Backgrounded processes

The first drastic improvement for The Little Laptop That Could was what made me decide this thing wasn’t a hopeless case.

Backgrounding the network daemon is a sure-fire bet to get things up and running faster, and that’s what sold me on the idea of keeping this box. I added an “at” sign (the @ 😉 ) to the network daemon in the trigger line in rc.conf, and now I don’t hang the entire system waiting for DHCP to authenticate.

I appreciate the fact that some people, like samba users, might need to be sure the network is running before going any further. But for my purposes, I can authenticate with the router while the rest of the boot process continues.

Like anything else, what you background is going to depend on what you use and what you need. If you mount network drives, or want specific embellishments, some of it can be pushed into the background, but others will have to stay in focus. Test and see what works. If it doesn’t, put it back like you found it.

Since that worked so well for me, I went ahead and backgrounded a few other processes: crond, acpid and alsa.

Sound is really something I should consider dumping altogether on this laptop, but I have a soft spot for it. I like the idea of plugging my new headphones in and listening to Groove Salad. And I play old Commodore 64 games on this, and Bruce Lee just isn’t the same without sound. Of course, if I get rid of sound, I lose alsa and all the sound modules, which would no doubt speed up my boot process. … Hmm. Maybe I’ll try it, just as an experiment.

Along those same lines, I have a soft spot for acpid, which allows me to shut down the laptop at the press of a button. Vanity, I supposed, but one of the few I will allow. It too can go, if only for the sake of science.

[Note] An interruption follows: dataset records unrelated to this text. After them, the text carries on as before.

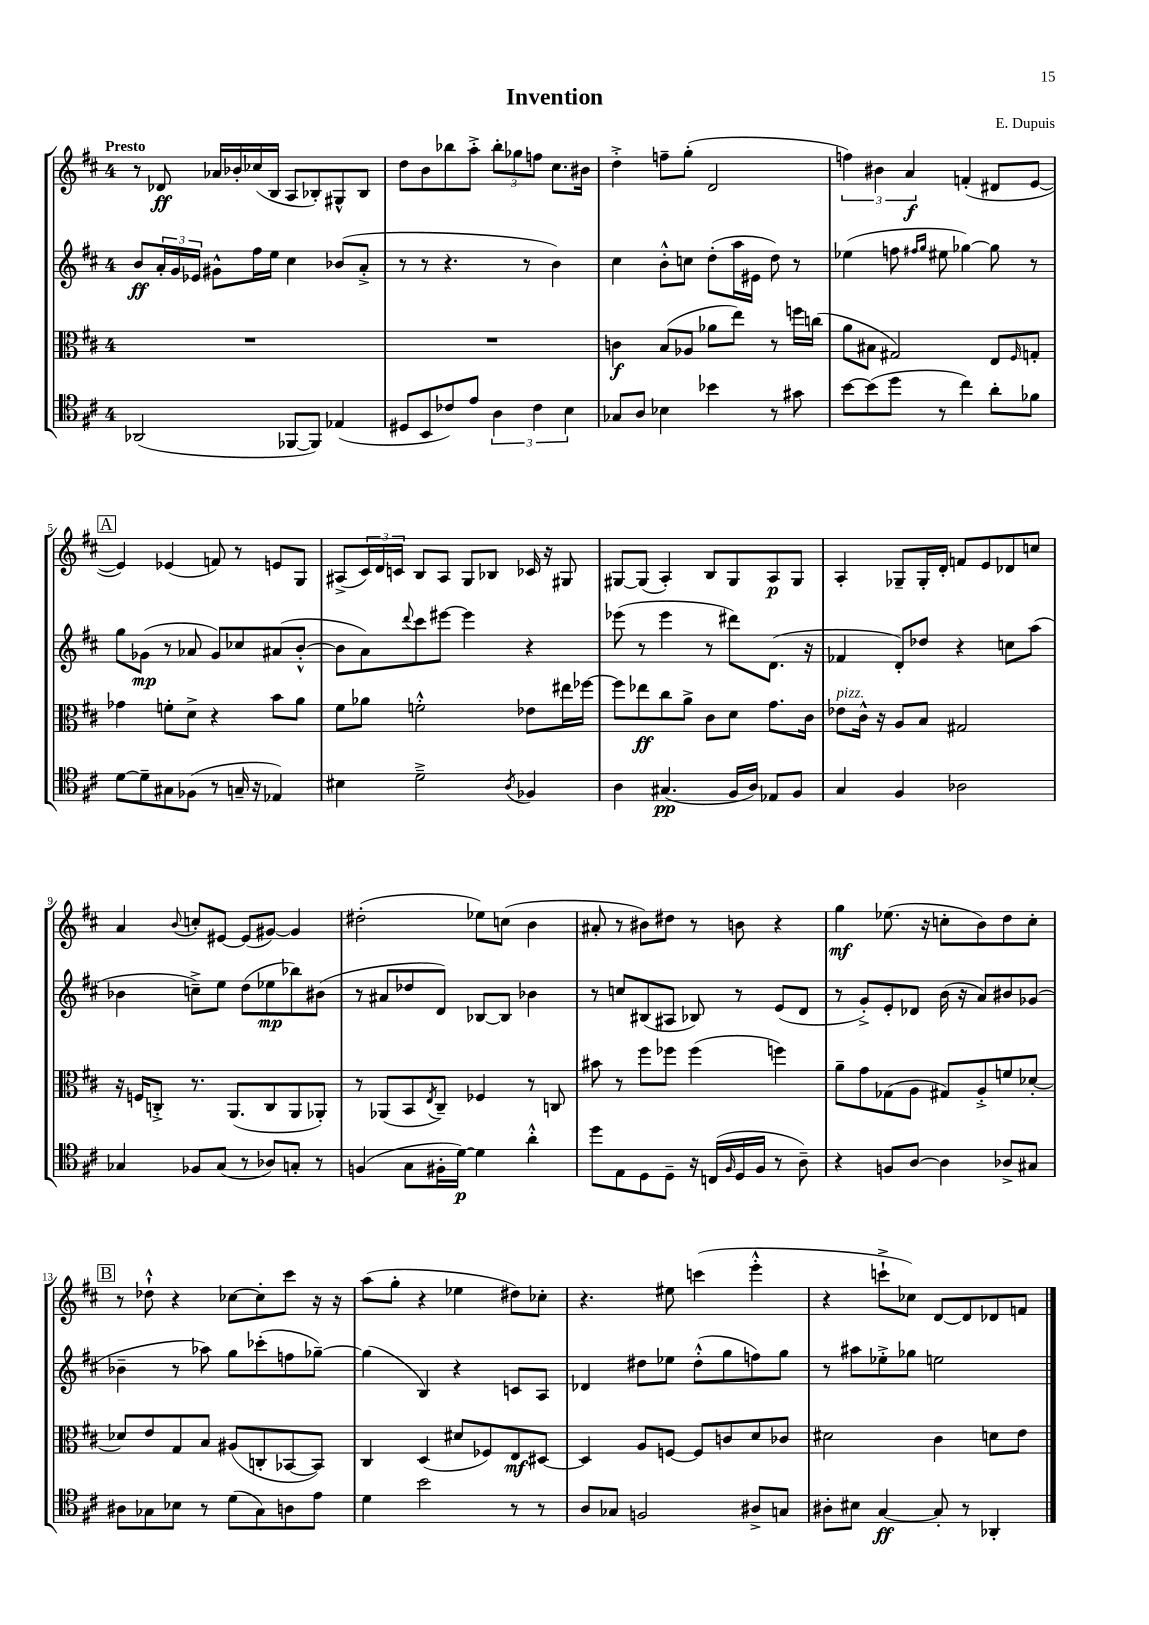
\header { title = "Invention" composer = "E. Dupuis" }
<<
\new StaffGroup <<
\new Staff = "s0" {
    \clef treble \key d \major \once \override Staff.TimeSignature.style = #'single-digit \time 4/4 \tempo "Presto"
    r8 des'8\ff aes'16 bes'16-. ces''16( b16 a8 bes8-.) gis8-^ bes8 |
    d''8 b'8 bes''8 a''8-.-> \tuplet 3/2 { bes''8-. ges''8 f''8 } cis''8. bis'16 |
    d''4-.-> f''8-- g''8-.( d'2 |
    \tuplet 3/2 { f''4) bis'4 a'4\f } f'4-.( dis'8 e'8~ |
    \mark \markup { \box "A" } e'4) ees'4( f'8) r8 e'8 g8 |
    ais8->( \tuplet 3/2 { cis'16) d'16 c'16 } b8 ais8 g8 bes8 ces'16 r16 gis8 |
    gis8~ gis8( a4-.) b8 gis8 a8\p gis8 |
    a4-. ges8-- ges16-. d'16-. f'8 e'8 des'8 c''8 |
    a'4 \appoggiatura { b'8 } c''8-. eis'8~ eis'8( gis'8~) gis'4 |
    dis''2-.( ees''8) c''8( b'4 |
    ais'8-. r8 bis'8) dis''8 r8 b'8 r4 |
    g''4\mf ees''8.( r16 c''8-. b'8) d''8 c''8-. |
    \mark \markup { \box "B" } r8 des''8-!-^ r4 ces''8~ ces''8-. cis'''8 r16 r16 |
    a''8( g''8-. r4 ees''4 dis''8) ces''8-. |
    r4. eis''8 c'''4( e'''4-.-^ |
    r4 c'''8-!-> ces''8) d'8~ d'8 des'8 f'8 \bar "|." |
}
\new Staff = "s1" {
    \clef treble \key d \major \once \override Staff.TimeSignature.style = #'single-digit \time 4/4
    b'8\ff \tuplet 3/2 { a'16-. g'16 ees'16 } gis'8-^ fis''16 e''16 cis''4 bes'8( a'8-.-> |
    r8 r8 r4. r8 b'4) |
    cis''4 b'8-.-^ c''8 d''8-.( a''16 eis'16 d''8) r8 |
    ees''4( f''8 \grace { fis''16 g''16 } eis''8 ges''4~) ges''8 r8 |
    \mark \markup { \box "A" } g''8 ges'8\mp( r8 aes'8 ges'8) ces''8 ais'8( b'8~-.-^ |
    b'8 a'8) \appoggiatura { d'''8 } cis'''8 eis'''8~ eis'''4 r4 |
    ees'''8( r8 ees'''4 r8 dis'''8) d'8.( r16 |
    fes'4 d'8-.) des''8 r4 c''8 a''8( |
    bes'4 c''8--->) e''8 d''8( ees''8\mp bes''8) bis'8( |
    r8 ais'8 des''8 d'8) bes8~ bes8 bes'4 |
    r8 c''8 bis8( ais8 bes8) r8 e'8( d'8 |
    r8 g'8-.->) e'8-. des'8 b'16( r16 a'8) bis'8 ges'8( |
    \mark \markup { \box "B" } bes'4-- r8 aes''8) g''8 ces'''8-.( f''8 ges''8~--) |
    ges''4( b4) r4 c'8 a8 |
    des'4 dis''8 ees''8 dis''8-.-^( g''8 f''8) g''8 |
    r8 ais''8 ees''8-.-> ges''8 e''2 \bar "|." |
}
\new Staff = "s2" {
    \clef alto \key d \major \once \override Staff.TimeSignature.style = #'single-digit \time 4/4
    R1 |
    R1 |
    c'4\f b8( aes8 aes'8 e''8) r8 f''16 c''16( |
    a'8 bis8 gis2) e8 \grace { fis16 } g8-. |
    \mark \markup { \box "A" } ges'4 f'8-. d'8-> r4 b'8 a'8 |
    fis'8 aes'8 f'2-.-^ ees'8 eis''16 fes''16~ |
    fes''8 ees''8\ff cis''8 a'8-> cis'8 d'8 g'8. cis'16 |
    ees'8^\markup { \italic "pizz." } cis'16-^ r16 a8 b8 gis2 |
    r16 f16 c8-.-> r8. a,8.( c8 a,8 aes,8-.) |
    r8 aes,8( b,8 \acciaccatura { e8 } cis8--) fes4 r8 c8 |
    bis'8 r8 fis''8 fes''8 fes''4( f''4) |
    a'8-- g'8 ges8( a8 gis8) a8-.-> f'8 des'8~-. |
    \mark \markup { \box "B" } des'8 e'8 g8 b8 ais8( c8-. bes,8~ bes,8) |
    cis4 d4( dis'8 fes8) e8\mf dis8~ |
    dis4 a8 f8~ f8 c'8 d'8 ces'8 |
    dis'2 cis'4 d'8 e'8 \bar "|." |
}
\new Staff = "s3" {
    \clef tenor \key d \major \once \override Staff.TimeSignature.style = #'single-digit \time 4/4
    aes,2( fes,8~ fes,8) ees4( |
    dis8 b,8 ces'8) e'8 \tuplet 3/2 { a4 ces'4 b4 } |
    ges8 a8 bes4 bes'4 r8 gis'8 |
    b'8~ b'8( d''8 r8 cis''4) a'8-. fes'8 |
    \mark \markup { \box "A" } d'8~ d'8-- gis8 fes8( r8 g16-- r16 ees4) |
    bis4 d'2---> \acciaccatura { a8 } fes4 |
    a4 gis4.\pp( fis16 a16) ees8 fis8 |
    g4 fis4 aes2 |
    ges4 fes8 ges8( r8 aes8) g8-. r8 |
    f4( g8 fis16-. d'16~\p) d'4 a'4-.-^ |
    d''8 e8 d8 d8-- r16 c16( \grace { fis16 } d16 fis16 r8 a8--) |
    r4 f8 a8~ a4 aes8-> gis8 |
    \mark \markup { \box "B" } ais8 ges8 bes8 r8 d'8( ges8) a8 e'8 |
    d'4 b'2 r8 r8 |
    a8 ges8 f2 ais8-> g8 |
    ais8-. bis8 g4~\ff g8-. r8 aes,4-. \bar "|." |
}
>>
>>
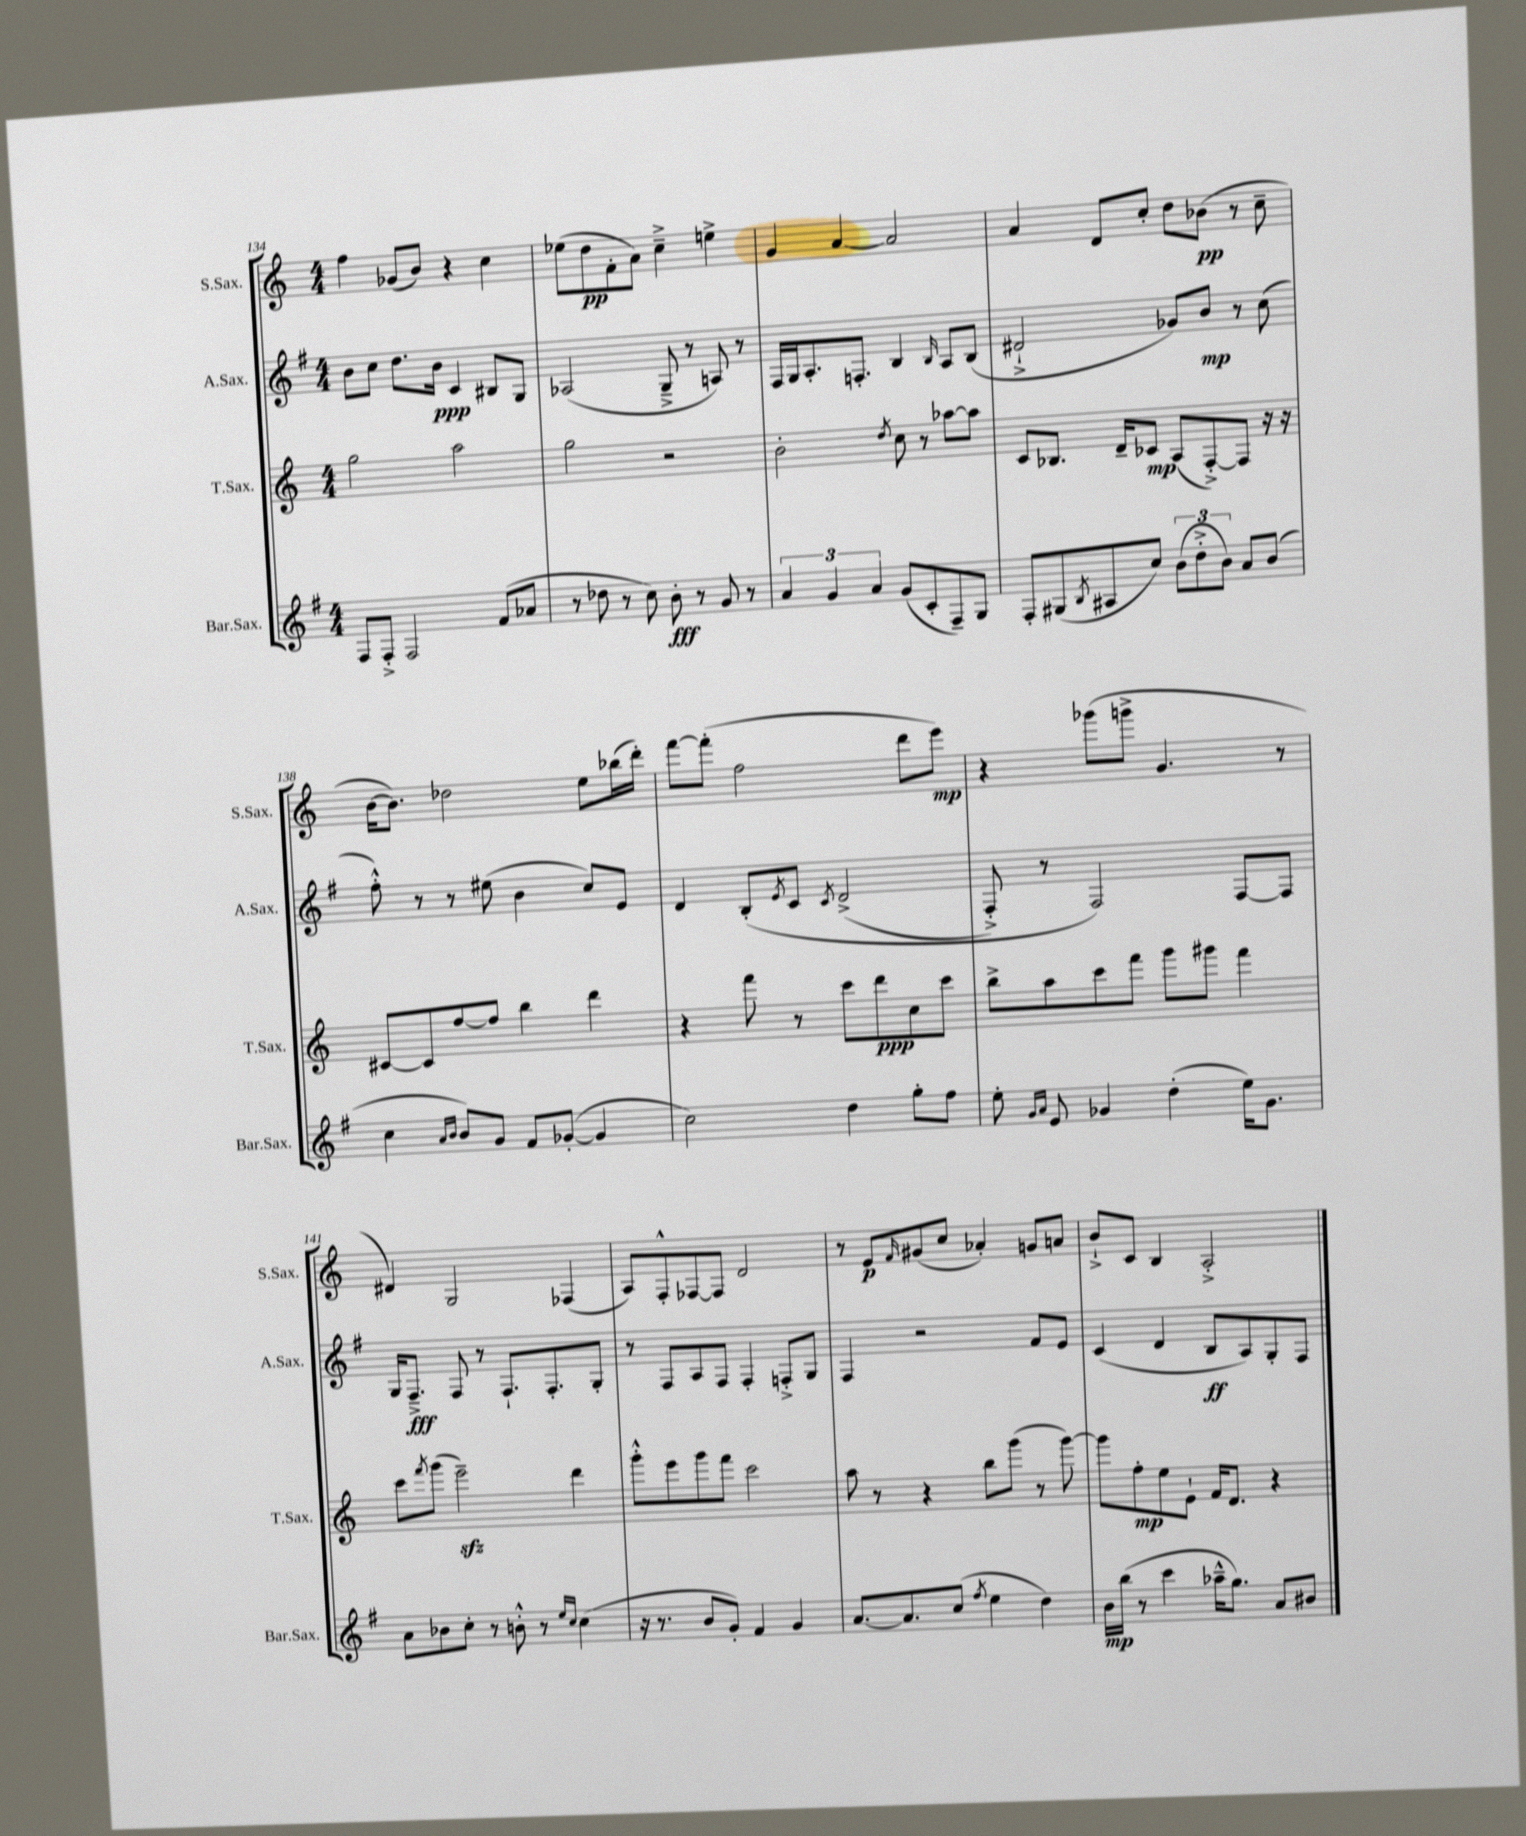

So I background a lot of processes. I also removed pcmcia and hotplug (which are disabled by default), as well as netfs since I don’t mount any filesystems on this machine. (I actually do have an Ubuntu laptop that acts as an nfs server that I could link to for music files, but that’s sitting four feet to the right and has a proper speaker system attached. It’s just not necessary.)

A different machine might need different things under different circumstances; if I run into a different setup, I’ll pick and choose appropriately.